Nouvel épisode (et pas le dernier) dans l’affaire Moussa Camara, du nom de cet homosexuel guinéen menacé d’expulsion. Pour avoir refusé d’embarquer dans un avion pour Conakry début mai, le jeune homme de 28 ans a été condamné mardi par le tribunal de Lyon à deux mois de prison ferme et deux ans d’interdiction de territoire.
Seulement la défense a d’ores et déjà prévu de faire appel, en raison d’un problème d’interprète. Ce procès, initialement prévu en mai, avait déjà été reporté en l’absence de traductrice en langue soussou. Ce mardi, la personne convoquée parlait plusieurs langues de l’Afrique de l’ouest mais pas le soussou.

Le tribunal a toutefois décidé d’examiner l’affaire, estimant que Moussa Camara avait « une connaissance suffisante de la langue française ». « Il est hors de question que cette audience se tienne. C’est une atteinte aux libertés fondamentales », s’est emportée son avocate, Me Florence Alligier, qui a quitté la salle afin de demander l’intervention du bâtonnier du barreau de Lyon, Me Farid Hamel. Pour Me Hamel, « l’affaire sera rejugée et très certainement renvoyée devant le tribunal correctionnel car un mauvais interprète équivaut à une absence d’interprète ».

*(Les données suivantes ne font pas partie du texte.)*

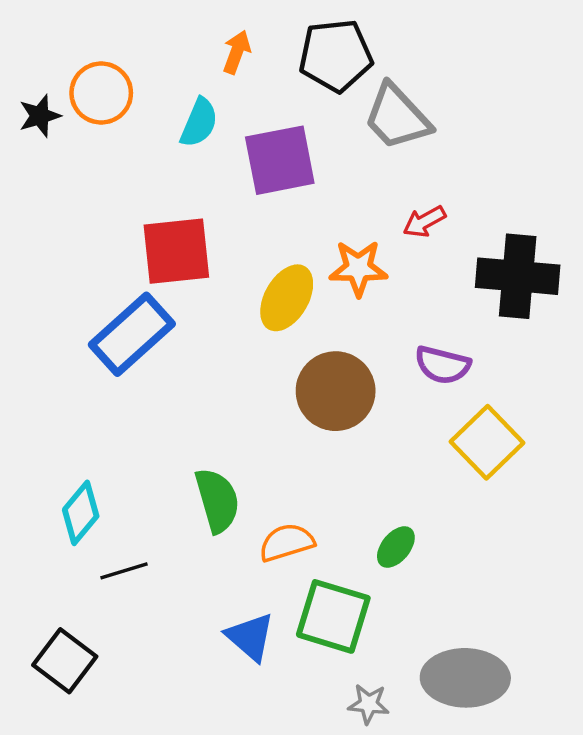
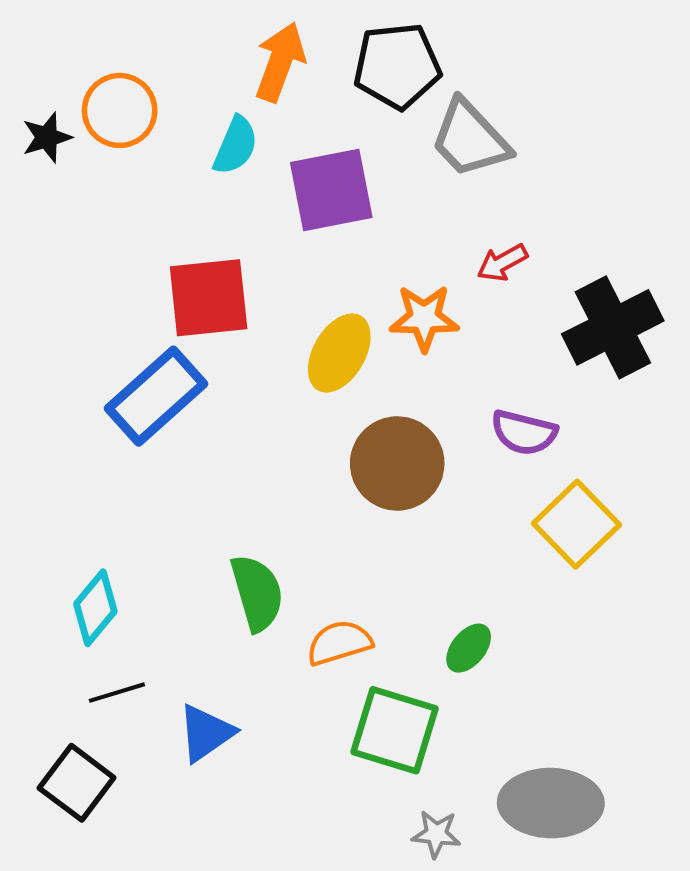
orange arrow: (237, 52) -> (280, 62), size x1.5
black cross: (518, 276) -> (613, 327), turned -32
black line: (124, 571) -> (117, 693), moved
blue triangle: (250, 637) -> (206, 733), moved, turned 44

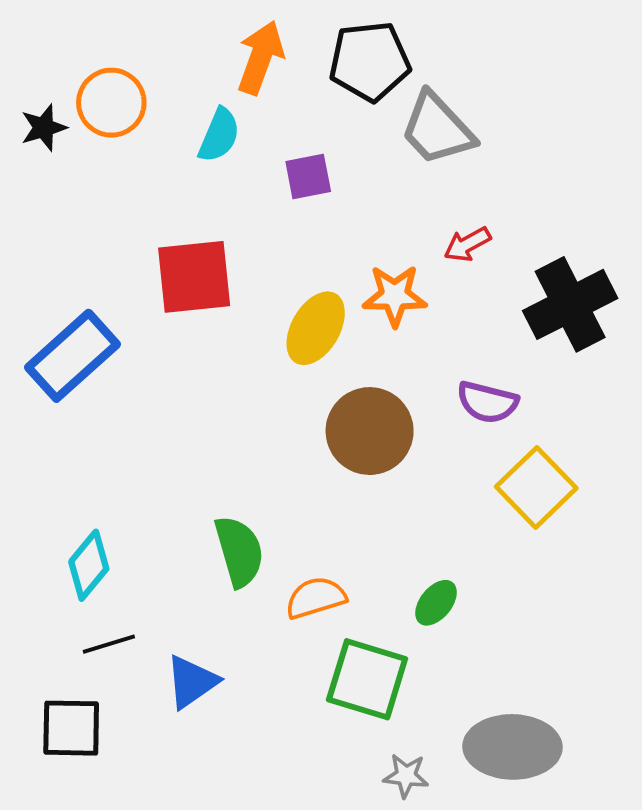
purple square: (331, 190) -> (308, 177), size x0.6
blue rectangle: (156, 396) -> (72, 356), moved
black square: (77, 783) -> (71, 728), turned -36

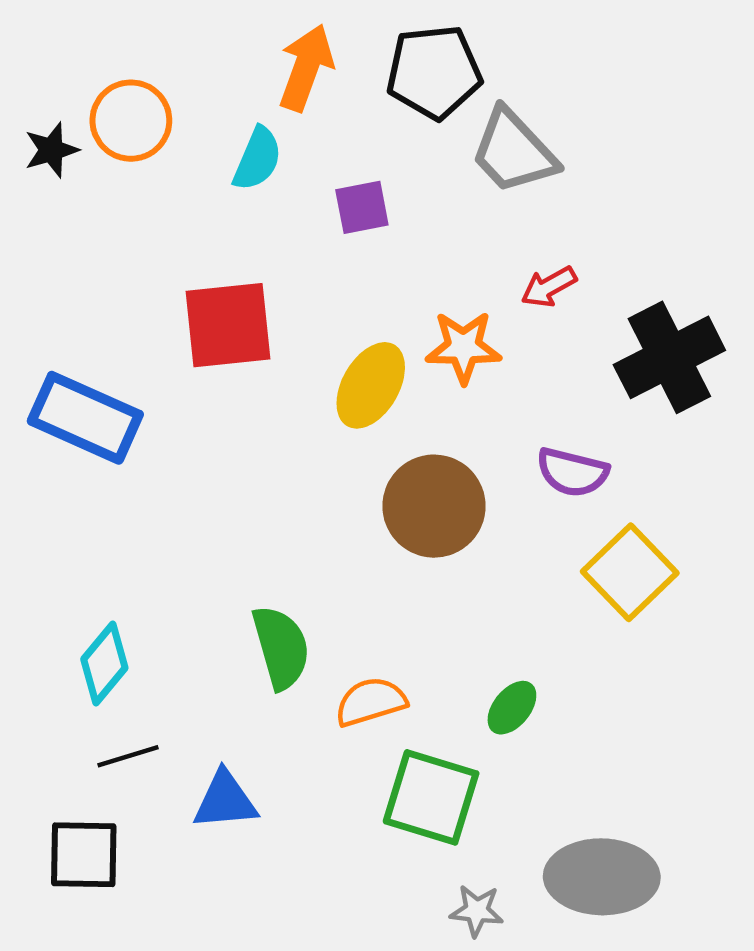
blue rectangle: (72, 356) -> (85, 418), turned 66
blue triangle: (192, 682) -> (225, 800), turned 30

Parti pour fuir les persécutions contre les homosexuels

En larmes dans le box, Moussa Camara ne s’est pas exprimé devant le tribunal. Artiste acrobate, il était arrivé en France en 2015 avec une autorisation temporaire de travail. Sa demande d’asile avait été rejetée en 2017.

Le jeune homme affirme que son compagnon a été lynché par sa famille en Guinée, qu’il a quittée pour fuir les persécutions contre les homosexuels. En Guinée, l’homosexualité est passible d’une peine allant jusqu’à trois ans de prison.

La procureure, qui avait requis dix ans d’interdiction de territoire, a émis un doute sur l’homosexualité de Moussa Camara, s’appuyant sur des extraits de la procédure, lus à l’audience, où le Guinéen se dit « bisexuel » et assure avoir une « compagne enceinte ».
« C’est l’illustration parfaite que M. Camara ne parle pas suffisamment français », a rétorqué Me Alligier à l’issue de l’audience, en ajoutant qu’il n’avait « jamais entretenu de relation amoureuse avec la jeune femme en question ».

Cette décision de justice a ravivé l’émotion autour de cette affaire. Notamment de la part de l’association AIDES, qui a organisé un rassemblement place de la République à Paris mardi soir.